Document how to create the certificate file?

[petterreinholdtsen]

It would be nice if the README or some other documentation explained what the certificate file should look like, and how to create it? I've tried to figure out which file to use for http://zeitstempel.dfn.de, without any luck so far. The content of https://pki.pca.dfn.de/global-services-ca/pub/cacert/chain.txt was rejected.

[petterreinholdtsen]

If the procedure to get the certificate file can be automated, it would be possible to test all the services listed in README.rst to verify they are currently working.

[brimston3]

I used the following to generate a tsr with a more complete certificate chain. The CertificateSet section of the timestamp info is completely optional, so the TSA doesn't have to provide any certs at all.

openssl ts -query -data dummyfile -cert -out rq.tsq
tsget -h http://sha256timestamp.ws.symantec.com/sha256/timestamp -o rq.tsr rq.tsq

Then I used asn1parse to identify different certificates in the DER-encoded file; per the spec, if certificates appear, they will be in a [0] tagged d=4 block after the tst info (notably, there will be a big octet string object of type id-smime-ct-tstinfo before it). I extracted each byte sequence in that block into its own cert.der file. Skip is from the number before the colon (should be a cons: SEQUENCE at d=5), count is hl+l.

openssl asn1parse -inform der -in rq.tsr
dd if=rq.tsr of=cert1.der bs=1 skip=342 count=1340
dd if=rq.tsr of=cert2.der bs=1 skip=1682 count=1359

There may be more than 2 certs in the container, just extract them all. This can probably be automated with pyasn1, but I don't know how. One of these will have the x509v3 extended usage Time Stamping (id-kp-timeStamping). It will almost always be the last cert. All of the rest go in the -untrusted file (concat intermediate CA pems). Easiest way is check for Time Stamp signing with -purpose.

 for each in *.der; do
     openssl x509 -inform der -in "$each" -purpose -noout | grep -F "Time Stamp signing : Yes" && echo "$each";
 done

Convert the leaf certificate into pem format.

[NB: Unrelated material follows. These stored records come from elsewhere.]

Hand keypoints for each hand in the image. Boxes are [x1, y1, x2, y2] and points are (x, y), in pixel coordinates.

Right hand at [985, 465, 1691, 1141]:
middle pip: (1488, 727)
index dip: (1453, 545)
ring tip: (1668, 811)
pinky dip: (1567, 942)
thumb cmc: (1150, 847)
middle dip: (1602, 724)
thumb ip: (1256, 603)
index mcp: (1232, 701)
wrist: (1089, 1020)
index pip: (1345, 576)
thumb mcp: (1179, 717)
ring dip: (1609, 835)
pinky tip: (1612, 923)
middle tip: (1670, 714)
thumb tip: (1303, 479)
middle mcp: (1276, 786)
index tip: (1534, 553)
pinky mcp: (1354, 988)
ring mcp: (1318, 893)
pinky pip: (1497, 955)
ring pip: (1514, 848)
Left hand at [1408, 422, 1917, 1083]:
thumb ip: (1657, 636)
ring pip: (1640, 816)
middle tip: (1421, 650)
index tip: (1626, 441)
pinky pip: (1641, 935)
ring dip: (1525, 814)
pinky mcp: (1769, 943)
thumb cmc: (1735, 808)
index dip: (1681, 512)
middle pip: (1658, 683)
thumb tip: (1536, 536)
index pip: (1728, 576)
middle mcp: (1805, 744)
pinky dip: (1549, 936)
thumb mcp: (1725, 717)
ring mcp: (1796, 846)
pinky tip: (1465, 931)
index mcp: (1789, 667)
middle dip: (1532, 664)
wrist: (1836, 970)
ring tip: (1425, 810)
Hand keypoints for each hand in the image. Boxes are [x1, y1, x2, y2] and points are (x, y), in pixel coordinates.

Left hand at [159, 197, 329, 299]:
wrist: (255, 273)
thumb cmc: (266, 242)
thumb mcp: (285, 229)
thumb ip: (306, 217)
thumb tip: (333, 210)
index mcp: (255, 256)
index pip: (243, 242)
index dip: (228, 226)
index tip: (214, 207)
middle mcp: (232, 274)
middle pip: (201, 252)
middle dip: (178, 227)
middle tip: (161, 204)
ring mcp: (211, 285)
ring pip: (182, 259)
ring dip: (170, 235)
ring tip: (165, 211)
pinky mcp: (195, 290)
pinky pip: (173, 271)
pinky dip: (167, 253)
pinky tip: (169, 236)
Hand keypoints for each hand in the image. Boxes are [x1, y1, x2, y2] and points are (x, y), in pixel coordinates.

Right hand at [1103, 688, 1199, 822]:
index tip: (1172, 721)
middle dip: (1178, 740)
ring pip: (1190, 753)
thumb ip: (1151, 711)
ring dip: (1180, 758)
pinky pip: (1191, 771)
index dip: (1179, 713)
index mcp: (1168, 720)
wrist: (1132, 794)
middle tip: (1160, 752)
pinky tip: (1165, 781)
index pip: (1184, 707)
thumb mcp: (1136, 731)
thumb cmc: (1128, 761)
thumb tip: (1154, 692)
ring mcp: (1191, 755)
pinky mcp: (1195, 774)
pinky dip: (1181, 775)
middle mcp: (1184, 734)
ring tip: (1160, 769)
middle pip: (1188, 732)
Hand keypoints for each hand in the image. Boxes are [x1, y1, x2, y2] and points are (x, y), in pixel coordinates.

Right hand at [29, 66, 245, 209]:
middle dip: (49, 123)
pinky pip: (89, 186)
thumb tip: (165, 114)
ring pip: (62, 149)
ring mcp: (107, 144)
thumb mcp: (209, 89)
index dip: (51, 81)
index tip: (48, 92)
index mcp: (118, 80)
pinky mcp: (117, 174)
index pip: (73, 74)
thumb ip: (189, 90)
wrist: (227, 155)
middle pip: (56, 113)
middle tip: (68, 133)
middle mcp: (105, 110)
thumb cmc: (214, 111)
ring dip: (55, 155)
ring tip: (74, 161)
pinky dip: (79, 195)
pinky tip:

openssl x509 -inform der -in cert2.der -out cert2.pem

Read pem file in python as shown in the example code.

• It's a single certificate in the file, not a chain.
• It should be in pem format. (required?)
• it should have Time Stamping under extended key usage, with the critical flag.

[Manouchehri]

@brimston3 Does tsget exist in Ubuntu 18.04 anymore? Can't find it anywhere.